Ya 2422 gets overlooked a lot due the similarity of the name to the regular 242 I think people just think it's a typo. Loctite could have done a better job on that and maybe called it 242HT or something of the like.
As it is basically just a higher temp version of 242.
Sorry to drift off topic by posing a technical question, but would there be any advantage to ditching bolts in favor of studs and nuts?
The stud length could be chosen for adequate engagement in the block (any opinions on that?). The protrusion could be adjusted for the thickness of the nut plus a couple of extra threads.
Installation overall might be easier as you could hang the gaskets on the studs, versus trying to align them with the bolts.
Studs may and likely would have some advantages in this application, but really in most instances, bolts are just as, and potentially more practical. You can use a reduced-sized head bolt like Socket (Allen), E Torx or 12 point headed bolt for improved clearance for install and removal. Whereas it is pretty hard to reduce the size of a nut on a stud of a fixed diameter.
The back-out problem can be mitigated by a high temp thread locker. A bit of high temp thread locker will stop header bolt back out it in basically all instances.
Ya 2422 gets overlooked a lot due the similarity of the name to the regular 242 I think people just think it's a typo. Loctite could have done a better job on that and maybe called it 242HT or something of the like.
As it is basically just a higher temp version of 242.
lol Yep thats what I thought to when I went looking and was seeing 242 instead of 2422. I agree they should have called in 242HT or something or give it a different number entirely instead of just added another number to it.
Studs may and likely would have some advantages in this application, but really in most instances, bolts are just as, and potentially more practical. You can use a reduced-sized head bolt like Socket (Allen), E Torx or 12 point headed bolt for improved clearance for install and removal. Whereas it is pretty hard to reduce the size of a nut on a stud of a fixed diameter.
The back-out problem can be mitigated by a high temp thread locker. A bit of high temp thread locker will stop header bolt back out it in basically all instances.
The thread locker also helps to keep the threads corroding. Something you have a good chance of happening with exhaust bolts. I dont know how many I see at work broken off in aluminum heads due to corrosion. I was going to put antiseize on the threads of the bolts into aluminum to help prevent this but since I see the 2422 now I wont have to, just place some on the threads and thread it in. Thankfully since I am going with shorty headers to fit the OE Y pipe I can bolt it all together and drop the engine in as one assembly.
I always laugh at that, they have a fastener torque spec but yet how are you supposed to torque header bolts to their spec when you cant even get a ratchet on them in the first place.
I know with my BBK 3510 shorty headers on my 302, I was able to torque almost every one of the bolts.

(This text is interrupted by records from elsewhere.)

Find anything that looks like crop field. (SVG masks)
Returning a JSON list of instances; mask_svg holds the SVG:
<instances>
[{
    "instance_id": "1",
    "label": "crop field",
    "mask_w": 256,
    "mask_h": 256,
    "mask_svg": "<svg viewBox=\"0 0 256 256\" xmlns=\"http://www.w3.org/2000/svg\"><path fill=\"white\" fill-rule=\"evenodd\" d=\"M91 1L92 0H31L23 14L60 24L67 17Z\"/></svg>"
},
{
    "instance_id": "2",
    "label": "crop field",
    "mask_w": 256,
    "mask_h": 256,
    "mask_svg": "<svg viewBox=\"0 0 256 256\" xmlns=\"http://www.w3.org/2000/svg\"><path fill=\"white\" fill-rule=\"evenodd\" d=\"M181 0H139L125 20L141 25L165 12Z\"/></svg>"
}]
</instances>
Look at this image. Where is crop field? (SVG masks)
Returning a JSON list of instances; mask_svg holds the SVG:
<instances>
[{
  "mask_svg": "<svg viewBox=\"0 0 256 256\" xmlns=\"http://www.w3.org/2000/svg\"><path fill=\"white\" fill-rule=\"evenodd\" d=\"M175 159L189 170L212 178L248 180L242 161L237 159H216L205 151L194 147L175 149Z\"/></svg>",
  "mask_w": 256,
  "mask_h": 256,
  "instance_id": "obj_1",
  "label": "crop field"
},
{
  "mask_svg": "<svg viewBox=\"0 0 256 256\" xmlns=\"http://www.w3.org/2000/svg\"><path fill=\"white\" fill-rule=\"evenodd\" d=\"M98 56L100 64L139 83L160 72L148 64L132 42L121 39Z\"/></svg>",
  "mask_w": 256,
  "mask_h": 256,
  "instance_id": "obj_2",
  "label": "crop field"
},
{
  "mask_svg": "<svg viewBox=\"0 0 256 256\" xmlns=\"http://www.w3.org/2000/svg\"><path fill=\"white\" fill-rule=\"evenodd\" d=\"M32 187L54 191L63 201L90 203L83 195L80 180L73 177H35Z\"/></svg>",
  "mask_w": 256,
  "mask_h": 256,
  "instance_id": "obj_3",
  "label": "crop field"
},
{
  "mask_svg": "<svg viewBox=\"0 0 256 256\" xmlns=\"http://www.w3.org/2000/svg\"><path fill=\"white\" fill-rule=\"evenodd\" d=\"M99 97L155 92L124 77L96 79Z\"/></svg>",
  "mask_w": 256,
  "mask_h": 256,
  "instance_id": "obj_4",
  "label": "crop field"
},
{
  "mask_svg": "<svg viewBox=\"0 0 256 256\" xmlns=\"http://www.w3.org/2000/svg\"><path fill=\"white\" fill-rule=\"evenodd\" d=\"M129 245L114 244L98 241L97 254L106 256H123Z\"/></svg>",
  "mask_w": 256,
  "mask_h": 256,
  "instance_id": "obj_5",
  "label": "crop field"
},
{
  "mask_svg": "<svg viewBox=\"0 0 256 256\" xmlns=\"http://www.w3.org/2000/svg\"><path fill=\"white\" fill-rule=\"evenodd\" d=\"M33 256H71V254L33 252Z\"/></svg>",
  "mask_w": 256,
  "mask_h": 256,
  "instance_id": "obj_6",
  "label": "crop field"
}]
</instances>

I think there were a couple I had to do with a wrench...but seriously, if you've spent enough time working with tools, you get pretty good at knowing torque by feel. Some of you may want to flame me for that...but torque specs, in many cases, aren't nearly as critical as people think they are.
I have 1/4", 3/8", and 1/2" torque wrenches. I learned the hard way many years ago not to try and do low torque numbers with bigger torque wrenches.
Anyway...for headers on a 302, get the correct Remflex gaskets and 1" ARP header bolts, and then set it and forget it...just like Ron Pompeil says...
I know with my BBK 3510 shorty headers on my 302, I was able to torque almost every one of the bolts. I think there were a couple I had to do with a wrench...but seriously, if you've spent enough time working with tools, you get pretty good at knowing torque by feel. Some of you may want to flame me for that...but torque specs, in many cases, aren't nearly as critical as people think they are.
I have 1/4", 3/8", and 1/2" torque wrenches. I learned the hard way many years ago not to try and do low torque numbers with bigger torque wrenches.
Anyway...for headers on a 302, get the correct Remflex gaskets and 1" ARP header bolts, and then set it and forget it...just like Ron Pompeil says...
For many things torque spec is not that important such as valve covers, headers, oil pans, timing cover, water pump, etc. But some things torque does matter how ever.